==== Data extract

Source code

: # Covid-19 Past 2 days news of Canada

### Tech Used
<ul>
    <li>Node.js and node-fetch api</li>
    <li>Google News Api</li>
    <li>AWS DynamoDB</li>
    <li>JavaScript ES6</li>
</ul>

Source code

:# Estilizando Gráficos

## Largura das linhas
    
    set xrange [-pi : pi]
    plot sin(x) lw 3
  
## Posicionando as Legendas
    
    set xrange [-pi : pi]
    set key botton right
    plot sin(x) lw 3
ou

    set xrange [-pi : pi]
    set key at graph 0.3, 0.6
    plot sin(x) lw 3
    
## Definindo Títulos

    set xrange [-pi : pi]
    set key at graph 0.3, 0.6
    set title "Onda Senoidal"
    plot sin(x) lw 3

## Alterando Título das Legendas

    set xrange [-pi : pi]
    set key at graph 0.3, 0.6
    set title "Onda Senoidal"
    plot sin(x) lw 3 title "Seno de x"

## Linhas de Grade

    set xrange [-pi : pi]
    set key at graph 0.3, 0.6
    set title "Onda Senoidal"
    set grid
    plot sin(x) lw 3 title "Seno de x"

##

========

● **Work required**:
For this exercise, write out all of the data exactly.

● **Output of the task**:
Source code

: # Covid-19 Past 2 days news of Canada

### Tech Used
<ul>
    <li>Node.js and node-fetch api</li>
    <li>Google News Api</li>
    <li>AWS DynamoDB</li>
    <li>JavaScript ES6</li>
</ul>

Source code

:# Estilizando Gráficos

## Largura das linhas
    
    set xrange [-pi : pi]
    plot sin(x) lw 3
  
## Posicionando as Legendas
    
    set xrange [-pi : pi]
    set key botton right
    plot sin(x) lw 3
ou

    set xrange [-pi : pi]
    set key at graph 0.3, 0.6
    plot sin(x) lw 3
    
## Definindo Títulos

    set xrange [-pi : pi]
    set key at graph 0.3, 0.6
    set title "Onda Senoidal"
    plot sin(x) lw 3

## Alterando Título das Legendas

    set xrange [-pi : pi]
    set key at graph 0.3, 0.6
    set title "Onda Senoidal"
    plot sin(x) lw 3 title "Seno de x"

## Linhas de Grade

    set xrange [-pi : pi]
    set key at graph 0.3, 0.6
    set title "Onda Senoidal"
    set grid
    plot sin(x) lw 3 title "Seno de x"

##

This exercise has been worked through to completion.